### Task instructions
Recast the lines below as a JSON list of strings, one string per line, leaving out any blank lines.
Provided data START
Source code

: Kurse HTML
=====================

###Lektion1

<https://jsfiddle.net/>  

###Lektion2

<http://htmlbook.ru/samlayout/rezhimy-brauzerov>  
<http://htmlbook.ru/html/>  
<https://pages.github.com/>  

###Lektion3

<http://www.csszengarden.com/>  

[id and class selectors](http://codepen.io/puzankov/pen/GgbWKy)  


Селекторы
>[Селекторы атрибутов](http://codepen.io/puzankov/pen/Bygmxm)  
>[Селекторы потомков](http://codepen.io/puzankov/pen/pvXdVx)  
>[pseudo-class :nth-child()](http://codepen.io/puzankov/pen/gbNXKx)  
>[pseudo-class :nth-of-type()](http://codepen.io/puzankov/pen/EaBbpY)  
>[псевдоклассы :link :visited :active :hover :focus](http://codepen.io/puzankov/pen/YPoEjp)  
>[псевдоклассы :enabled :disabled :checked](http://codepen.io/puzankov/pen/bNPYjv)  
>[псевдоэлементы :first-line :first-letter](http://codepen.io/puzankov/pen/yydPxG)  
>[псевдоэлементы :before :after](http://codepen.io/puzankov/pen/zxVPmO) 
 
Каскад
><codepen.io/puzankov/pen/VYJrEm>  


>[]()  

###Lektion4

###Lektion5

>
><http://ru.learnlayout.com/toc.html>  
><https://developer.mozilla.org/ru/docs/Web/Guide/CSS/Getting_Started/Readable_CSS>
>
Provided data END
### Response below
[
  "Source code",
  ": Kurse HTML",
  "=====================",
  "###Lektion1",
  "<https://jsfiddle.net/>  ",
  "###Lektion2",
  "<http://htmlbook.ru/samlayout/rezhimy-brauzerov>  ",
  "<http://htmlbook.ru/html/>  ",
  "<https://pages.github.com/>  ",
  "###Lektion3",
  "<http://www.csszengarden.com/>  ",
  "[id and class selectors](http://codepen.io/puzankov/pen/GgbWKy)  ",
  "Селекторы",
  ">[Селекторы атрибутов](http://codepen.io/puzankov/pen/Bygmxm)  ",
  ">[Селекторы потомков](http://codepen.io/puzankov/pen/pvXdVx)  ",
  ">[pseudo-class :nth-child()](http://codepen.io/puzankov/pen/gbNXKx)  ",
  ">[pseudo-class :nth-of-type()](http://codepen.io/puzankov/pen/EaBbpY)  ",
  ">[псевдоклассы :link :visited :active :hover :focus](http://codepen.io/puzankov/pen/YPoEjp)  ",
  ">[псевдоклассы :enabled :disabled :checked](http://codepen.io/puzankov/pen/bNPYjv)  ",
  ">[псевдоэлементы :first-line :first-letter](http://codepen.io/puzankov/pen/yydPxG)  ",
  ">[псевдоэлементы :before :after](http://codepen.io/puzankov/pen/zxVPmO) ",
  "Каскад",
  "><codepen.io/puzankov/pen/VYJrEm>  ",
  ">[]()  ",
  "###Lektion4",
  "###Lektion5",
  ">",
  "><http://ru.learnlayout.com/toc.html>  ",
  "><https://developer.mozilla.org/ru/docs/Web/Guide/CSS/Getting_Started/Readable_CSS>",
  ">"
]